One Heartland, a national nonprofit, traditionally offers a camp in Willow River, Minn., for children who have HIV or relatives with HIV. The goal is fun and normalcy for kids who elsewhere might be treated as outcasts. The organization saw a similar need for children with type 2 diabetes -- who often are overweight and teased -- and worked with Park Nicollet Health Services this summer to create a family camp that mixed camp fun with diet and exercise counseling.

"To be able to go to a place where it's safe and fun and everybody is dealing with the same thing? There's a lot of positives to that," said Kate Kellett, a Park Nicollet clinic manager who helped plan the event.

The Camp Courage families seemed like old friends as they waited for a tractor wagon ride from the horse ranch to the fishing dock. Three of the disabled children gleefully tackled one of the fathers, Jason Laumb, who obliged with an "oooof!" when they pushed him into the grass.

Two older sisters led horses around the pasture.

"This one is soooo pretty," said Hanna Laumb, 8.

"This one is fast!" retorted Kaylyn Dunham, 13. "This is the fastest one here."

The mothers circled to discuss what they share in common with almost nobody else. Few doctors have heard of "10q26 deletion," the syndrome that refers to the exact portion of genetic material that their children are missing.

Grant's mother, Natalie, lamented how her son's large intestine had failed, and how he needed an ileostomy, which connects the small intestine to an external bag for waste. While the surgery worked, preventing her son's nightmarish bloating, the underlying problem remains a mystery.

"It's hard when you still don't have an answer," she told the other parents. "I mean, we still don't know why we're doing what we're doing."

Schugel said the bond parents form is a major benefit of family camp, which she believes will become more popular in the next few years.

A permanent grin

Across the camp, Greg and Nicole Stover from Ramsey, watched as counselors prepared their son, Logan, for archery. A half-hour earlier, the 6-year-old with severe cerebral palsy was being towed across the lake on an inner tube with his parents and sister.

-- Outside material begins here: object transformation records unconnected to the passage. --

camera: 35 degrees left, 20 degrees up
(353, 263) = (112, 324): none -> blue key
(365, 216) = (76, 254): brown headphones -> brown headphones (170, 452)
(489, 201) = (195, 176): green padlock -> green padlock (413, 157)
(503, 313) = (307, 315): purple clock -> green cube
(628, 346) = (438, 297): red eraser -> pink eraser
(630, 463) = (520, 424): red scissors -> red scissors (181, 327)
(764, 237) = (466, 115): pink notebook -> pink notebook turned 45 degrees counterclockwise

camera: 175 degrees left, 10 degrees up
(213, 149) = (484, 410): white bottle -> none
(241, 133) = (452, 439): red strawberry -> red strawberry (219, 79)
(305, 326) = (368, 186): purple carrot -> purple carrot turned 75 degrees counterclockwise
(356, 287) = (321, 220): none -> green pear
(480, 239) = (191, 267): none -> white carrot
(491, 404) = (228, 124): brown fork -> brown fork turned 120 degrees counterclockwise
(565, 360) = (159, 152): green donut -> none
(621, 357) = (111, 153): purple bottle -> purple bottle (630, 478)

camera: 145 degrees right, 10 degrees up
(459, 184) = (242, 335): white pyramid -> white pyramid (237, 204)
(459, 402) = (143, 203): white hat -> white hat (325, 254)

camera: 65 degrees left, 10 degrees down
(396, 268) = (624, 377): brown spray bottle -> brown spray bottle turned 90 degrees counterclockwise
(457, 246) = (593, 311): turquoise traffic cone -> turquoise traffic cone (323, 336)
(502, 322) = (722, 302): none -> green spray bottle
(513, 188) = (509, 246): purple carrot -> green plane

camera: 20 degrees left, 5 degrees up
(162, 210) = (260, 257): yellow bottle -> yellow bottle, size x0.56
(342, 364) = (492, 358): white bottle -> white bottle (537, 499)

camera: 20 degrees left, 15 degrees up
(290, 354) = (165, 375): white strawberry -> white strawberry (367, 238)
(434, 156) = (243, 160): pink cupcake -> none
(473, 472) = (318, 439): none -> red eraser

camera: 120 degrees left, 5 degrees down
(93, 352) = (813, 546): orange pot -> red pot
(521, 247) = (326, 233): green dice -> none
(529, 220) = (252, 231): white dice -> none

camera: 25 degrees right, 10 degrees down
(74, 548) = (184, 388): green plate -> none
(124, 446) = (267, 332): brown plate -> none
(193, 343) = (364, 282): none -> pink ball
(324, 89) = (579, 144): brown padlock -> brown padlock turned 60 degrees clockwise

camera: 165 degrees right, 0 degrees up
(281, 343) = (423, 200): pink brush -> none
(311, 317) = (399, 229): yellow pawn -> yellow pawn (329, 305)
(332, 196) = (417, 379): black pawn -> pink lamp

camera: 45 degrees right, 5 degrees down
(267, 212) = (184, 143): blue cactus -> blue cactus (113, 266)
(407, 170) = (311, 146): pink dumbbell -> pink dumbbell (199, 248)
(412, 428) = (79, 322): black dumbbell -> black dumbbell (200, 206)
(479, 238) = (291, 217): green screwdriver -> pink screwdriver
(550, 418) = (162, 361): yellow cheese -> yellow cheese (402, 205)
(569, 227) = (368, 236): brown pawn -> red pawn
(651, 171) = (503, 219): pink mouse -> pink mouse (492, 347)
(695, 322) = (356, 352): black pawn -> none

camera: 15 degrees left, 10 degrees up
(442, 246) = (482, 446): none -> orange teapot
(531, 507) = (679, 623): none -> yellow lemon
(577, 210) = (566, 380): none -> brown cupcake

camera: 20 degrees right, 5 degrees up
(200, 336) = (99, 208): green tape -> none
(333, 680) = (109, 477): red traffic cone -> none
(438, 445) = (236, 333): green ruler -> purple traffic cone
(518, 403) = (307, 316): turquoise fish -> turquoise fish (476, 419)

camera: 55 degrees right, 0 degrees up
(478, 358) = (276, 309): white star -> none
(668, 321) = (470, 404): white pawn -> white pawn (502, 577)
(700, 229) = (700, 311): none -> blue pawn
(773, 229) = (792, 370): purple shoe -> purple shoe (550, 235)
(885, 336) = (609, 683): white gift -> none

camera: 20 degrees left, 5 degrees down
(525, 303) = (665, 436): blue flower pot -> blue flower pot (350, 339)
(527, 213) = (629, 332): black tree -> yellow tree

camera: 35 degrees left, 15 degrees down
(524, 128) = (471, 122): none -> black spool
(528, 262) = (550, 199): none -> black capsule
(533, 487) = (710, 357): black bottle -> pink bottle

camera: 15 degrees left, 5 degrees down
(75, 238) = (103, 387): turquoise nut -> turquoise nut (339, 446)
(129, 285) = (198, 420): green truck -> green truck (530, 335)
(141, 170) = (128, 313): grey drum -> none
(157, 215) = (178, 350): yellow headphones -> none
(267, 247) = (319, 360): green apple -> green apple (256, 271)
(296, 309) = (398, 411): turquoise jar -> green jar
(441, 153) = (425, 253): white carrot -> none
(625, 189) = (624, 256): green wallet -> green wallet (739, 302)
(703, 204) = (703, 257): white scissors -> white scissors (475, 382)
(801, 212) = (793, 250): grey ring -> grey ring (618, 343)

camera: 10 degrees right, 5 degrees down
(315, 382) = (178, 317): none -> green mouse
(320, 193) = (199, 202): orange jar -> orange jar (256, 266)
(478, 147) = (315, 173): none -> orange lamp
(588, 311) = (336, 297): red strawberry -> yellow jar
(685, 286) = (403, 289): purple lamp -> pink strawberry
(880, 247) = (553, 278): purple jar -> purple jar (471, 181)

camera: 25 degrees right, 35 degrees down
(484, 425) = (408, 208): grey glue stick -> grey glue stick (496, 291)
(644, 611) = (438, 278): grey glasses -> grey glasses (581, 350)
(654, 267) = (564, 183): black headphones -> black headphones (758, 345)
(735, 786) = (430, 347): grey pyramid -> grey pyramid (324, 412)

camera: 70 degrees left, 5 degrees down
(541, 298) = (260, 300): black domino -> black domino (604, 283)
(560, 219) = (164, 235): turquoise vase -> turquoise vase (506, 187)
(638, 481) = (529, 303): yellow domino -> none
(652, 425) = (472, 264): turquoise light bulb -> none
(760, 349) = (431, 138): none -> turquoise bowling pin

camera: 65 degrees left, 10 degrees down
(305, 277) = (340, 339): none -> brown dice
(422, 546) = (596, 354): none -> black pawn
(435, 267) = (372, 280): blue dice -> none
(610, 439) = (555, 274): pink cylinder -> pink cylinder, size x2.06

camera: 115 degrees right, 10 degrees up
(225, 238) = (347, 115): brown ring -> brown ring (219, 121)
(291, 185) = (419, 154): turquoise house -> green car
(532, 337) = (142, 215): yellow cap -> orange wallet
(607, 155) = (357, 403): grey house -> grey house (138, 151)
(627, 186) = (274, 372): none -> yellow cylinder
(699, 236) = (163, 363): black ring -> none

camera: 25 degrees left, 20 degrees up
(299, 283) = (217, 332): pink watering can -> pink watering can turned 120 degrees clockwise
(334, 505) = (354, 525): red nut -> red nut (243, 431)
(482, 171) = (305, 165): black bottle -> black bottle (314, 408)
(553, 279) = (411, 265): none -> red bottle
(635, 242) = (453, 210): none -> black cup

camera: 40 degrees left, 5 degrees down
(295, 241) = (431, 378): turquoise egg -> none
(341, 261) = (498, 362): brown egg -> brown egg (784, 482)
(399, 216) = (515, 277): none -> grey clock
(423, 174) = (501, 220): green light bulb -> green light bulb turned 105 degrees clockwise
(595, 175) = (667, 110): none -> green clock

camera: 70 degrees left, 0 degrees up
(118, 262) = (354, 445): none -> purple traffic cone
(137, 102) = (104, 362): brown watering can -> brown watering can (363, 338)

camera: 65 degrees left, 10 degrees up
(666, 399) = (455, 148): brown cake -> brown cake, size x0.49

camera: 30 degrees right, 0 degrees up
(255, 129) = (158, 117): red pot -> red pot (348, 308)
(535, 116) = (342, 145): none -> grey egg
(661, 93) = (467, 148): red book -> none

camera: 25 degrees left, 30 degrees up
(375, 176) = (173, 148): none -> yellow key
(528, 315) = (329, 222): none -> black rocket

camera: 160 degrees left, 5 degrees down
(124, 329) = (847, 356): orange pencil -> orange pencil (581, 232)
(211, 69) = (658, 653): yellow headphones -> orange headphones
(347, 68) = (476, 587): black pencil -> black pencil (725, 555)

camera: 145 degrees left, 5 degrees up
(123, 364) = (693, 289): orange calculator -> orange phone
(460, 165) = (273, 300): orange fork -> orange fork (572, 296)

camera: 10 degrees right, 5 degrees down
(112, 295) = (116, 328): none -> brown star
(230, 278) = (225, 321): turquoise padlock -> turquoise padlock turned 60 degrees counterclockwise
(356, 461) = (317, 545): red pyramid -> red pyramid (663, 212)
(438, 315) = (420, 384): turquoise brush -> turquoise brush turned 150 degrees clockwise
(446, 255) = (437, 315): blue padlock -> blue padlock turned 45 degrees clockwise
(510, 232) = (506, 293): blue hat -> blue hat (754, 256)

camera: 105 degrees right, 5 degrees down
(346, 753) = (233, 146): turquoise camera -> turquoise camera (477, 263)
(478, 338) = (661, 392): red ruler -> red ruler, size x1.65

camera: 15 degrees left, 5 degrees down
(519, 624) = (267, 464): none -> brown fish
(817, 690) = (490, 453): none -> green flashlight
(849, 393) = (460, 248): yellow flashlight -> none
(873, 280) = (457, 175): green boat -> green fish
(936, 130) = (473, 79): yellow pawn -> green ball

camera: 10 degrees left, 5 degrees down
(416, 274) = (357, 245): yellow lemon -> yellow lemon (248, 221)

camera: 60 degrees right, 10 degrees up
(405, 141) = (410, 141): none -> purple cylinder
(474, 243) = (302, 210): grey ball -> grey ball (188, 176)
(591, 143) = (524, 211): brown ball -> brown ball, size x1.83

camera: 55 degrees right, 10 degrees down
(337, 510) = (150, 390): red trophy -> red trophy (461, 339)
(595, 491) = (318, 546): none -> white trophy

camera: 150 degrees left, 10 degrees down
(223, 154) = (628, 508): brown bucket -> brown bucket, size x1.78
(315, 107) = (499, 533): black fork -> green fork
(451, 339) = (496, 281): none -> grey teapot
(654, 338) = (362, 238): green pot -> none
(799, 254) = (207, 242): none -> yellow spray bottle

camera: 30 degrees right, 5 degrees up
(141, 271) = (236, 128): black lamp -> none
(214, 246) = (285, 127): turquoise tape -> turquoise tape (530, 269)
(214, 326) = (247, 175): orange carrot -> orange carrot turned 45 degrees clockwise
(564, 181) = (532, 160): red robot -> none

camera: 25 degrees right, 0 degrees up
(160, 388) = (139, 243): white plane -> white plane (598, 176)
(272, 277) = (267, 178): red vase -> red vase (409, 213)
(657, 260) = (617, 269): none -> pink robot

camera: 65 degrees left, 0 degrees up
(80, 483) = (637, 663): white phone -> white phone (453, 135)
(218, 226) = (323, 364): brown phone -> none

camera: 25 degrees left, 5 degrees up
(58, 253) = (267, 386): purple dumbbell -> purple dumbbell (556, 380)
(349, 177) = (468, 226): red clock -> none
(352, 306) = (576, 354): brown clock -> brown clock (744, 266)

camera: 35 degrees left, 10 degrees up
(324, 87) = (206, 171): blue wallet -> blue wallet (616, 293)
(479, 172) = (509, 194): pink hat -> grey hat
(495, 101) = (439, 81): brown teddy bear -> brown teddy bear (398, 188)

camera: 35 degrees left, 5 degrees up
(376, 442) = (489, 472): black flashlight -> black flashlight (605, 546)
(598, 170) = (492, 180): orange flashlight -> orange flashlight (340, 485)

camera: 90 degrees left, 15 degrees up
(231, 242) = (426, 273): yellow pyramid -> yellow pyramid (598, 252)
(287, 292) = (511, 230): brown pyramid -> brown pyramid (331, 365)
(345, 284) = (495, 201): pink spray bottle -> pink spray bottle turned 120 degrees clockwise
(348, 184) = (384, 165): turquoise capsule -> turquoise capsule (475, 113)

One counselor brought the bow up to Logan's wheelchair while another helped him draw the string. With a release, the arrow thunked into a hay bale 20 yards away.

"He's got a permanent grin on his face," his father whispered.

Special needs camps can be expensive, given their need for specialized equipment and preference for counselors with medical training. The three nights at Camp Courage last weekend cost $200 to $600 per family, but some camps exceed $1,000 in cost. Most have scholarship programs.

Cost and other details can be found at www.acacamps.org, the website of the American Camp Association. It lists all special needs camps that it has inspected and accredited.

At Camp Courage, the tractor ride from horse riding to boating ended with campers running downhill to the docks.

Nick, the 11-year-old with the genetic disorder, stared blankly at the water. "Are there whales?" he asked.

Rarely does his face give away thoughts. His mother couldn't tell whether whales would be good or bad.

"No whales," she replied.

Before long, the children were pulling sunfish from the water. Natalie and her mother sat on the dock with Nick sandwiched between them, casting and reeling together.

A counselor shouted as Nick snagged his first catch. Nick's mother sprinted onto the dock.

"Good job!" she yelled, camera in hand.